The strait links the Coral Sea to the east with the Arafura Sea in the west. It is very shallow, and the maze of reefs and islands make it difficult to navigate. In the strait lie the Torres Strait Islands, inhabited by the Torres Strait Islanders, a Melanesian people related to the Papuans.

The strait was first navigated by Luis Vaez de Torres, a Portuguese seaman who was second-in-command on the expedition of Pedro Fernandez de Quiros who sailed from Peru to the South Pacific in 1605. After Quiros's ship returned to Mexico, Torres resumed the intended voyage to Manila via the Moluccas. He sailed along the south coast of New Guinea, and probably saw the northernmost extremity of Australia.

In 1769 the Scottish geographer Alexander Dalrymple found Torres's report of this voyage in Manila, and it was he who named the strait after Torres.

In 1770 when James Cook annexed the whole of eastern Australia to the British Crown, the Torres Strait Islands were annexed along with them, and indeed Cook sailed through the strait after sailing up the Australian coast.
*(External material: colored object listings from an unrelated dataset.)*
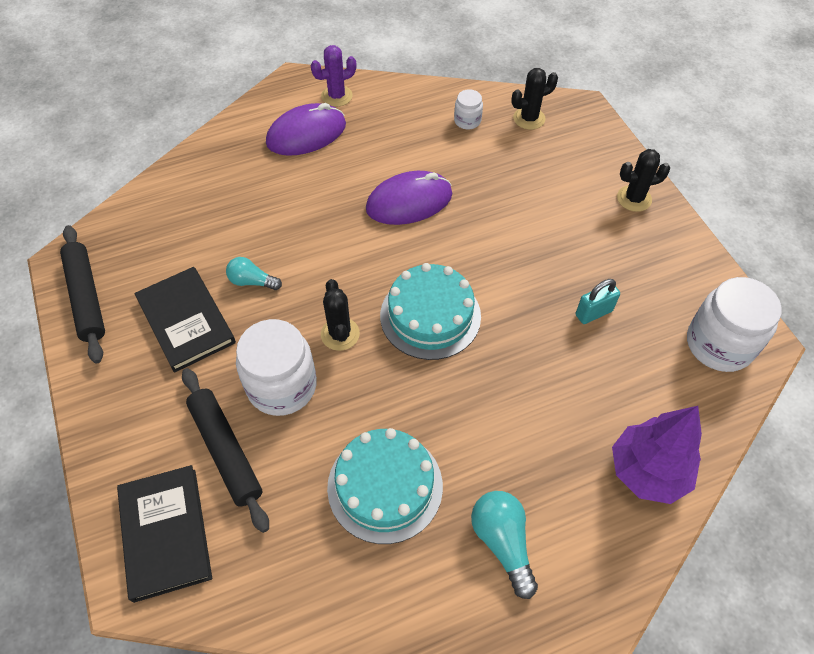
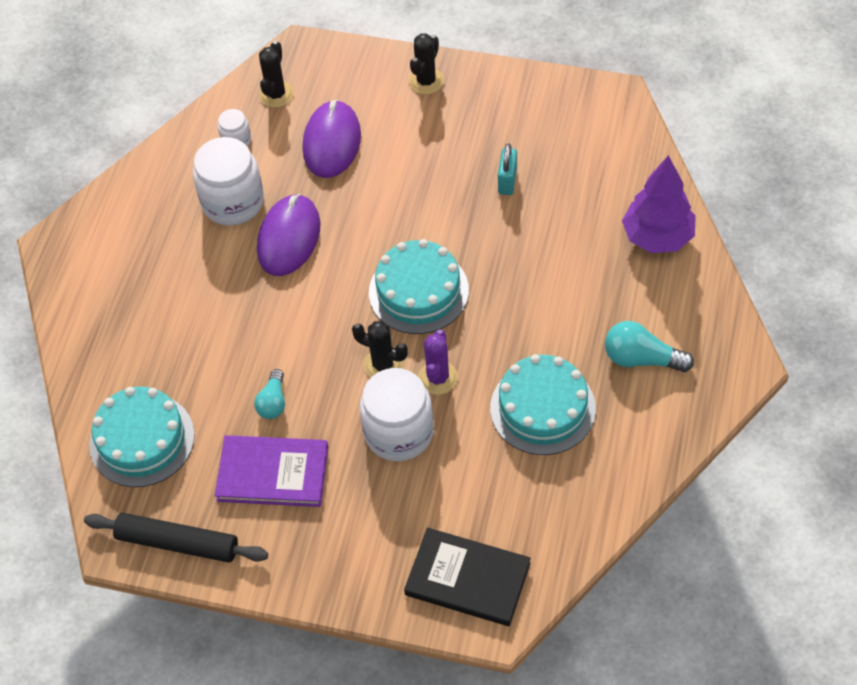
camera: 50 degrees left, 0 degrees up
(165, 222) = (142, 440): none -> turquoise cake
(186, 321) = (273, 473): black book -> purple book
(226, 450) = (427, 502): black rolling pin -> none
(252, 281) = (273, 402): turquoise light bulb -> turquoise light bulb turned 45 degrees counterclockwise
(306, 134) = (135, 272): purple mouse -> purple mouse (332, 142)
(337, 96) = (109, 221): purple cactus -> purple cactus (438, 378)
(719, 344) = (597, 123): white jar -> white jar (233, 202)

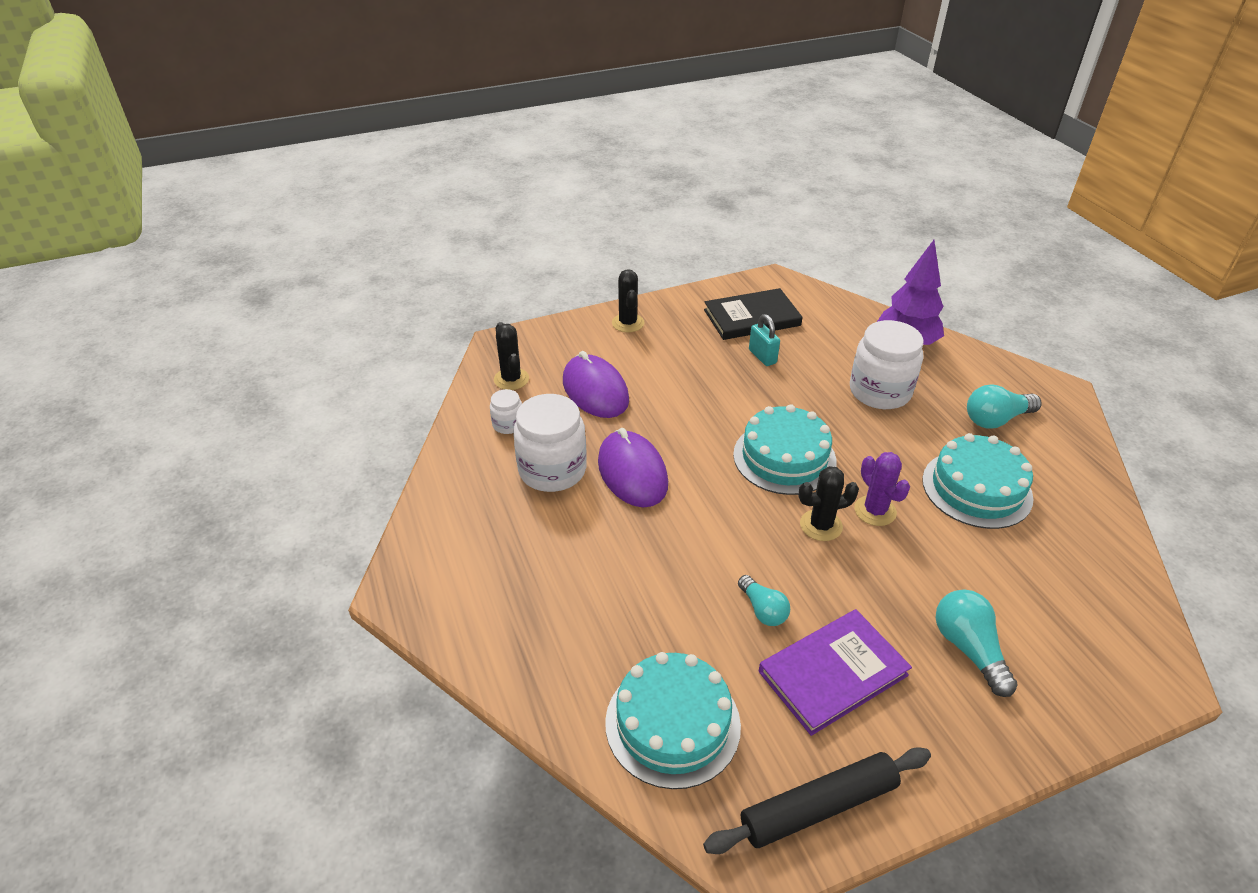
camera: 40 degrees left, 15 degrees down
(383, 516) = (968, 649): none -> turquoise light bulb
(399, 432) = (896, 570): white jar -> white jar (880, 392)
(467, 579) = (1096, 656): black book -> black book (752, 318)

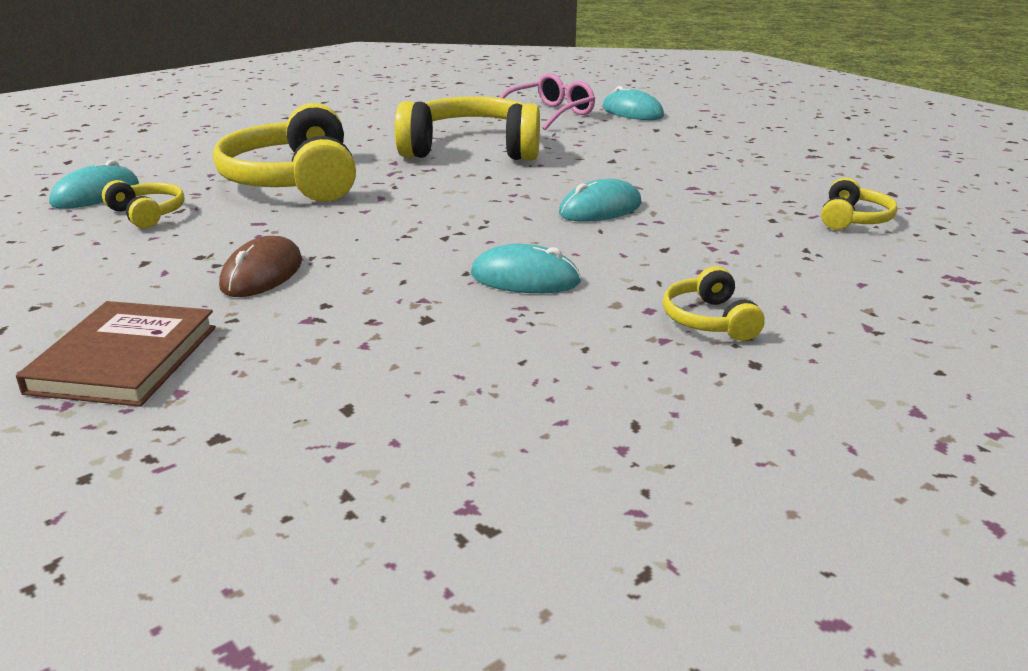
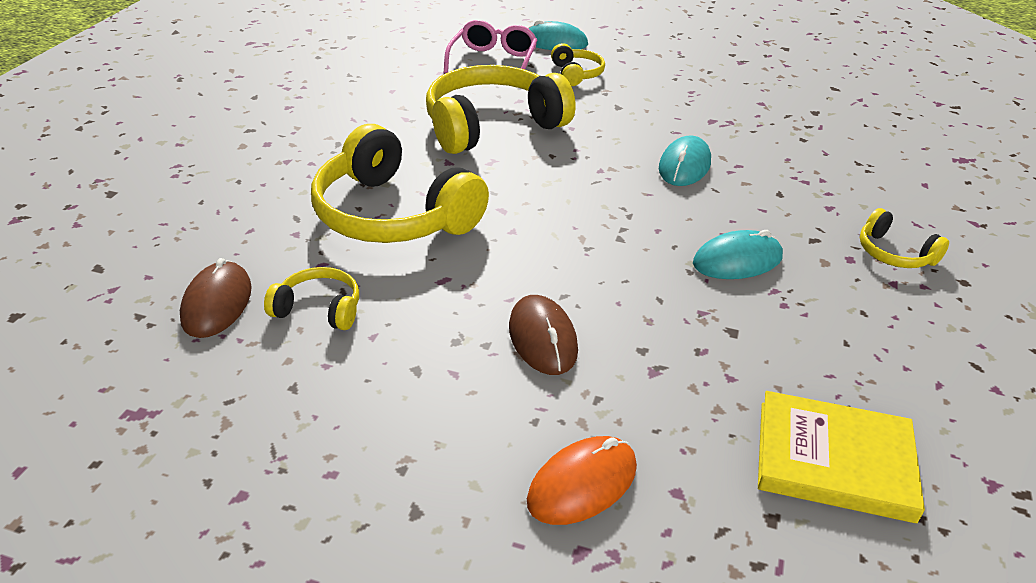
camera: 35 degrees left, 10 degrees up
(96, 194) = (217, 303): turquoise mouse -> brown mouse
(124, 359) = (582, 484): brown book -> orange mouse
(345, 427) = (834, 460): none -> yellow book
(853, 219) = (846, 122): yellow headphones -> yellow headphones (576, 74)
They thus later became part of the British colony of Queensland, although some of them lie just off the coast of New Guinea. This became an issue when Papua New Guinea was moving towards independence from Australia in 1975. The Torres Strait Islanders insisted that they were Australians, but the Papua New Guinea government objected to complete Australian control over the waters of the strait.

Eventually an agreement was struck whereby the islands and their inhabitants remain Australian, but the maritime frontier between Australia and Papua New Guinea runs through the centre of the strait. In practice the two countries co-operate closely in the management of the strait's resources.

In 1982, Eddy Mabo and four other Torres Strait Islanders from Mer (Murray Island) started legal proceedings to establish their traditional land ownership. Because Mabo was the first-named plaintiff, it became known as the Mabo Case. In 1992, after ten years of hearings before the Queensland Supreme Court and the High Court of Australia, the latter court found that Mer people had owned their land prior to annexation by Queensland.

This ruling overturned the century-old legal doctrine of terra nullius ("no-one's land"), which held that native title over Crown land in Australia had been extinguished at the time of annexation. The ruling was thus of far-reaching significance for the land claims of both Torres Strait Islanders and Australia's Aboriginal people.